### What to produce
Instruction for the entries that follow: retype exactly the lines from the line with "252 740 1.21" to the line with "327 40 99.76", both included, and omit all others.

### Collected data
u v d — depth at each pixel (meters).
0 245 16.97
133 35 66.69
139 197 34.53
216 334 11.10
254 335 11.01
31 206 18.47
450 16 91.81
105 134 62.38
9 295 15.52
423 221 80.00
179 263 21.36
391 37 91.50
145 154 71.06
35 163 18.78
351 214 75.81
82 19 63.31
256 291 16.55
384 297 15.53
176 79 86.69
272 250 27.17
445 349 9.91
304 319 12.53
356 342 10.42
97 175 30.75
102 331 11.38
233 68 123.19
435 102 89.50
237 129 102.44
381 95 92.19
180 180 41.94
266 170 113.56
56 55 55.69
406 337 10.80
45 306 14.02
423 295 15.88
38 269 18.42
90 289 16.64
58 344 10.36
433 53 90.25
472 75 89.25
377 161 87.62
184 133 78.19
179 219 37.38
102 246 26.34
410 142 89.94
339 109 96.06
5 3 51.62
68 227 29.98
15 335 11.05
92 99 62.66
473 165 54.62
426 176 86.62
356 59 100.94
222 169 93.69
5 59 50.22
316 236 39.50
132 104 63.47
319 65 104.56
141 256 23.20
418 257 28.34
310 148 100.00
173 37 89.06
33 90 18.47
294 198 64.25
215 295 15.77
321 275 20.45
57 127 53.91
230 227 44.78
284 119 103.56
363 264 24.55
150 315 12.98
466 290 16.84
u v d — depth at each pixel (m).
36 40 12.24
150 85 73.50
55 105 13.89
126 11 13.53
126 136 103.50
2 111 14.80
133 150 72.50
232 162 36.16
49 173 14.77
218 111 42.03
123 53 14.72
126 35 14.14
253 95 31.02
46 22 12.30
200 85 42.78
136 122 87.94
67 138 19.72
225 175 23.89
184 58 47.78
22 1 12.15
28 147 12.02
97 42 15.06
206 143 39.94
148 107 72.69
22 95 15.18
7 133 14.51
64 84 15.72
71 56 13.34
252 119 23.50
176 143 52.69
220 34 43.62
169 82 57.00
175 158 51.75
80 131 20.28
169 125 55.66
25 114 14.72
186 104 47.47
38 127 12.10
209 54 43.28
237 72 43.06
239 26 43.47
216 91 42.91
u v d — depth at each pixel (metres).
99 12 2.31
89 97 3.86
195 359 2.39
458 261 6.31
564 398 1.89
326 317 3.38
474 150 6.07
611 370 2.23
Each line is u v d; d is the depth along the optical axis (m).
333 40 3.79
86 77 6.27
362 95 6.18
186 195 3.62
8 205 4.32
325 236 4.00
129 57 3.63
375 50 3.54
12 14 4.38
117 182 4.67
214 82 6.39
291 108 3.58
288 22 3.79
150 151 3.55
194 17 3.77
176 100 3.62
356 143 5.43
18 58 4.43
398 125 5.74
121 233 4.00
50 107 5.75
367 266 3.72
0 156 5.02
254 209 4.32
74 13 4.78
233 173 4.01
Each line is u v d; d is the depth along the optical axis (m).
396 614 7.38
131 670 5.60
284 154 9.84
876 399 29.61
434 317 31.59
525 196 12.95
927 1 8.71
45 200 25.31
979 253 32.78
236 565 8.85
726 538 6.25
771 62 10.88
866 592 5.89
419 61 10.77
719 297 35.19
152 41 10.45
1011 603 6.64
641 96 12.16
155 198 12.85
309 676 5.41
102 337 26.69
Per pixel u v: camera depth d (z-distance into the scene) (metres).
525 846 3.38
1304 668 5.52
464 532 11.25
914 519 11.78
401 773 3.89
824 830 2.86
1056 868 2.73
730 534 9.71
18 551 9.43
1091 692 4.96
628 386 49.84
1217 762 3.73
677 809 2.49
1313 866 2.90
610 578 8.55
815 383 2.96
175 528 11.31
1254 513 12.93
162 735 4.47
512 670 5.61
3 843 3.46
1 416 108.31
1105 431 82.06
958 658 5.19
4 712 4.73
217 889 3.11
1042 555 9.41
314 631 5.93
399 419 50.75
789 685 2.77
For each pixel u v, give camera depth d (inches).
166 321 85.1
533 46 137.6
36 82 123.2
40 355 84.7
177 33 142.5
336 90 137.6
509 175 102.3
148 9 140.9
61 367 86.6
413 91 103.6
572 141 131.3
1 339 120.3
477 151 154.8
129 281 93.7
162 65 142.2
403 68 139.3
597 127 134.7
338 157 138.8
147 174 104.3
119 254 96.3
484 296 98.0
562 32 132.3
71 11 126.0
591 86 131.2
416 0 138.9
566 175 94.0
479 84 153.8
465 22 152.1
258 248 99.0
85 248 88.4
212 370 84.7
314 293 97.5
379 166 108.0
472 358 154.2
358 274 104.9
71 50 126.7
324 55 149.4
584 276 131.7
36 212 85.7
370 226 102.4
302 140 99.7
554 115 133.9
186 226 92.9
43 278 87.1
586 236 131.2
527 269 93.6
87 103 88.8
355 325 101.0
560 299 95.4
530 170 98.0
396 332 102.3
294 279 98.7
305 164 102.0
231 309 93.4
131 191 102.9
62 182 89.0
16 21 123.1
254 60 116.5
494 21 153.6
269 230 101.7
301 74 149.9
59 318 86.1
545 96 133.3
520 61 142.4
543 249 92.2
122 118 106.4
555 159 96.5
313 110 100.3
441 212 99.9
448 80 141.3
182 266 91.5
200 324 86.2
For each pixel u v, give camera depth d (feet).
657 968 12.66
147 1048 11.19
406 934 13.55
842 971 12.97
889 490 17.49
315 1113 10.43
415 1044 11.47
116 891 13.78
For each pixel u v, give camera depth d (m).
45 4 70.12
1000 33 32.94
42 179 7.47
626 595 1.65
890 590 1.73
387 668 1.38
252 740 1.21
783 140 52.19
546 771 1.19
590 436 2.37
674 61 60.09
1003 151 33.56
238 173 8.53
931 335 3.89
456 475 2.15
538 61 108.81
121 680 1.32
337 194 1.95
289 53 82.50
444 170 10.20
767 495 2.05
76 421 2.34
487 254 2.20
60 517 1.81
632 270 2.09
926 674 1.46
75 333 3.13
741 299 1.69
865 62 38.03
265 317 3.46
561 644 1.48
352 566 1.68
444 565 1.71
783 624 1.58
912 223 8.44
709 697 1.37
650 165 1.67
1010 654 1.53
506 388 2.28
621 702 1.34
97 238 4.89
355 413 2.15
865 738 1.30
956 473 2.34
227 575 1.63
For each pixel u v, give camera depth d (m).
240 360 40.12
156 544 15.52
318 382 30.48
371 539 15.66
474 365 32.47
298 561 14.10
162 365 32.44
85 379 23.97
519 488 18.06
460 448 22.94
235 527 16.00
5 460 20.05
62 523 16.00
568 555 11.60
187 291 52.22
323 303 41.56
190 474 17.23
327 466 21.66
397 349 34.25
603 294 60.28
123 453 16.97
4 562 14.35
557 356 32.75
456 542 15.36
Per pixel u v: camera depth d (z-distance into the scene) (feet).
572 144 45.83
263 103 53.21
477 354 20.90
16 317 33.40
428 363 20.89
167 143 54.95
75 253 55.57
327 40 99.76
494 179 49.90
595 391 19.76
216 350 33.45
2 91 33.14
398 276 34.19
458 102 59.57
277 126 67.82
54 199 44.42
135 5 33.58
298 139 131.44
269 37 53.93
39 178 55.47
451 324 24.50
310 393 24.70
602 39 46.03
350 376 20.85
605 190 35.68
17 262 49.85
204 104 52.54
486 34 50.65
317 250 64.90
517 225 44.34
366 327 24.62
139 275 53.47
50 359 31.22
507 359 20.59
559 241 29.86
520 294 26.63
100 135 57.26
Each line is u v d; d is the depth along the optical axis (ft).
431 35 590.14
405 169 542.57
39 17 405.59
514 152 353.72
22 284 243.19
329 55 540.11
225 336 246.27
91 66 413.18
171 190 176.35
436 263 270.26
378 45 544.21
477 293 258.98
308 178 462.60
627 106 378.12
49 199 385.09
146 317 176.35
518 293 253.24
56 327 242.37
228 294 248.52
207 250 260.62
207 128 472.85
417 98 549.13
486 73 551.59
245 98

### Task solution
252 740 1.21
783 140 52.19
546 771 1.19
590 436 2.37
674 61 60.09
1003 151 33.56
238 173 8.53
931 335 3.89
456 475 2.15
538 61 108.81
121 680 1.32
337 194 1.95
289 53 82.50
444 170 10.20
767 495 2.05
76 421 2.34
487 254 2.20
60 517 1.81
632 270 2.09
926 674 1.46
75 333 3.13
741 299 1.69
865 62 38.03
265 317 3.46
561 644 1.48
352 566 1.68
444 565 1.71
783 624 1.58
912 223 8.44
709 697 1.37
650 165 1.67
1010 654 1.53
506 388 2.28
621 702 1.34
97 238 4.89
355 413 2.15
865 738 1.30
956 473 2.34
227 575 1.63
For each pixel u v, give camera depth d (m).
240 360 40.12
156 544 15.52
318 382 30.48
371 539 15.66
474 365 32.47
298 561 14.10
162 365 32.44
85 379 23.97
519 488 18.06
460 448 22.94
235 527 16.00
5 460 20.05
62 523 16.00
568 555 11.60
187 291 52.22
323 303 41.56
190 474 17.23
327 466 21.66
397 349 34.25
603 294 60.28
123 453 16.97
4 562 14.35
557 356 32.75
456 542 15.36
Per pixel u v: camera depth d (z-distance into the scene) (feet).
572 144 45.83
263 103 53.21
477 354 20.90
16 317 33.40
428 363 20.89
167 143 54.95
75 253 55.57
327 40 99.76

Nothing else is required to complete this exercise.